Kämpfe in Mali
Armee gibt Stellungen in Region Gao auf - Junta-Chef trifft russischen Botschafter

Im westafrikanischen Mali hat die Armee nach Angriffen der Rebellen weitere Stellungen aufgegeben.

    Der neue starke Mann in Mali, Oberst Assimi Goita, spricht in Mikrophone.
    Junta-Chef Goita trat erstmals seit den Rebellenangriffen auf Bamako wieder in der Öffentlichkeit auf ( hier ein Archivbild). (MALIK KONATE / AFP)

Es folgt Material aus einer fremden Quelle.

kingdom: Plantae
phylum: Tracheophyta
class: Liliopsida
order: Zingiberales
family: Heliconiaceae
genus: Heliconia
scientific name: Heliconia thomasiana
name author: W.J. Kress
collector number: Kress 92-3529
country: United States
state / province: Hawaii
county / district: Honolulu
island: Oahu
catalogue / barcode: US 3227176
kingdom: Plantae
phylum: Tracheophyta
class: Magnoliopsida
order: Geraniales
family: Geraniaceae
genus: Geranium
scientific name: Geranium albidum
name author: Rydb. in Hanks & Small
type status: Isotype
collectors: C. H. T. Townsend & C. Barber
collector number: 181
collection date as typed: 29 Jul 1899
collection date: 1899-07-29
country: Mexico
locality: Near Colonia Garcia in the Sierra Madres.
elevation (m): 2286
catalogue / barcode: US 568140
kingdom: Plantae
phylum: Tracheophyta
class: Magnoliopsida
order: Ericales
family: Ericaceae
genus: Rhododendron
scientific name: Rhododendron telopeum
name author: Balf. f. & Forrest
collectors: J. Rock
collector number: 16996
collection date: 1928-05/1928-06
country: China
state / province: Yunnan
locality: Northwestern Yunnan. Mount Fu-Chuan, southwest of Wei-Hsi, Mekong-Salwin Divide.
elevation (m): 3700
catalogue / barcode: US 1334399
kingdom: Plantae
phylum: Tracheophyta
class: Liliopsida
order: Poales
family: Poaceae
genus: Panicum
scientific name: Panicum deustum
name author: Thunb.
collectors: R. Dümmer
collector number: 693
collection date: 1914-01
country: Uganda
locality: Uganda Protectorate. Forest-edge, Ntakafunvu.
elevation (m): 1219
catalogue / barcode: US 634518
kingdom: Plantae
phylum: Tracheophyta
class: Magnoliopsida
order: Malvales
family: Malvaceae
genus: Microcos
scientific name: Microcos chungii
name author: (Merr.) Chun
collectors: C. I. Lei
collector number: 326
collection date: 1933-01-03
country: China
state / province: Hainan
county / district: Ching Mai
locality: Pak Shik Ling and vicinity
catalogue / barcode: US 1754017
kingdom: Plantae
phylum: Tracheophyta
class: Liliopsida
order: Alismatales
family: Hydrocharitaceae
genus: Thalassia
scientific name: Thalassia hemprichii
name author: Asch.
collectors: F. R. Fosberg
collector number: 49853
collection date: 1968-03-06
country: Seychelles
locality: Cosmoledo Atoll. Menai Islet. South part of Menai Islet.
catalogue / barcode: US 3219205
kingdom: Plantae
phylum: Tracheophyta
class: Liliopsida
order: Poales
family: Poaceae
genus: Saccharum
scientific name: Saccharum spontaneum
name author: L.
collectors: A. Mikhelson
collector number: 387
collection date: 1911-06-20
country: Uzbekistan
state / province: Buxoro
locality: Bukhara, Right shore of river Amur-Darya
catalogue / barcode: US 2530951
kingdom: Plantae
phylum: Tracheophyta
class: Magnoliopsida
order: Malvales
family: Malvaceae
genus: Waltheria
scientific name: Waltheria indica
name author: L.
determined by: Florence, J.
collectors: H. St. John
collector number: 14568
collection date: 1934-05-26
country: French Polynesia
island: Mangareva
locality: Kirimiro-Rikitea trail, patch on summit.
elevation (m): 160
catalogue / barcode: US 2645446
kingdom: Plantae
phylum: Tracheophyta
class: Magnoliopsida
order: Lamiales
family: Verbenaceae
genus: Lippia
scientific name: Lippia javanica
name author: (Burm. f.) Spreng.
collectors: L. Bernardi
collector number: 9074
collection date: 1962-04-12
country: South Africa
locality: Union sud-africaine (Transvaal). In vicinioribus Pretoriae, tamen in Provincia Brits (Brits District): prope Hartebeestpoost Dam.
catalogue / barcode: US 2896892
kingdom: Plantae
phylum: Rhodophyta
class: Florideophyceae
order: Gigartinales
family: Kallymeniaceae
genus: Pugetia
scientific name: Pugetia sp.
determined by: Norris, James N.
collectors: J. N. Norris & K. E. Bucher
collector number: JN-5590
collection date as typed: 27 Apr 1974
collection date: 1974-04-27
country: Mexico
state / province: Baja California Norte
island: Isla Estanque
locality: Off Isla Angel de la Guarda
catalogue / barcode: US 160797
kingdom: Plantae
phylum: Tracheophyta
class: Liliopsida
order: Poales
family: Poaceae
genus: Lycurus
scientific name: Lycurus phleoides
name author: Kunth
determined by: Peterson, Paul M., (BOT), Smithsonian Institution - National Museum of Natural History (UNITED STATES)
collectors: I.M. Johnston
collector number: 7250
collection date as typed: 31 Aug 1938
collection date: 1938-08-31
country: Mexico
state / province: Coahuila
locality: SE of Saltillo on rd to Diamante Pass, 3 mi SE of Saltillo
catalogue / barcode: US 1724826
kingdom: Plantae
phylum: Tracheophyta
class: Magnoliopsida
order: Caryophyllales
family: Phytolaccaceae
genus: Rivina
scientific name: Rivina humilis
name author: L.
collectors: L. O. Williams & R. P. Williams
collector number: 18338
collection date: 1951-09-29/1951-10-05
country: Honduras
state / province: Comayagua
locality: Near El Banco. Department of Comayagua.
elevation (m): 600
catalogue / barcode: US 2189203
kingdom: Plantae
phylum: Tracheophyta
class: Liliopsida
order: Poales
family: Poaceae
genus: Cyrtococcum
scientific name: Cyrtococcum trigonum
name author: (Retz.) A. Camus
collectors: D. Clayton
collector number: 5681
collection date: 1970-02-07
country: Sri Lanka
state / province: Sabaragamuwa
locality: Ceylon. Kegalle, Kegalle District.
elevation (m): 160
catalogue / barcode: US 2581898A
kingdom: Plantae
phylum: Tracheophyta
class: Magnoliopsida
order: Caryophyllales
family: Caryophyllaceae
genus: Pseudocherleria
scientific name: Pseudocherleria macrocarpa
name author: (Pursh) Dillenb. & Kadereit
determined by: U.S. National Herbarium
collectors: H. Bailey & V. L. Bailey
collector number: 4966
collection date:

    Die Nachrichtenagentur AFP meldet, in der Region Gao nahe der Grenze zum Nachbarland Niger seien die Truppen teilweise abgezogen worden. Russland, das die Militärregierung in Mali unterstützt, bezeichnete die Lage als "schwierig". Junta-Chef Goita traf sich mit dem russischen Botschafter. - Tuareg-Rebellen und Dschihadisten hatten am Wochenende die Hauptstadt Bamako und weitere Orte angegriffen. Dabei wurde Verteidigungsminister Camara getötet. Die Rebellen übernahmen die Kontrolle über die wichtige Stadt Kidal im Norden Malis.
    In Mali herrscht seit einem Putsch im Jahr 2020 eine Militärregierung. Sie wird im Kampf gegen Islamisten von russischen Söldnern unterstützt.
    Das Auswärtige Amt warnte vor Reisen nach Mali. Deutsche Staatsangehörige seien aufgefordert, das westafrikanische Land auf dem Luftweg zu verlassen.
    Diese Nachricht wurde am 28.04.2026 im Programm Deutschlandfunk gesendet.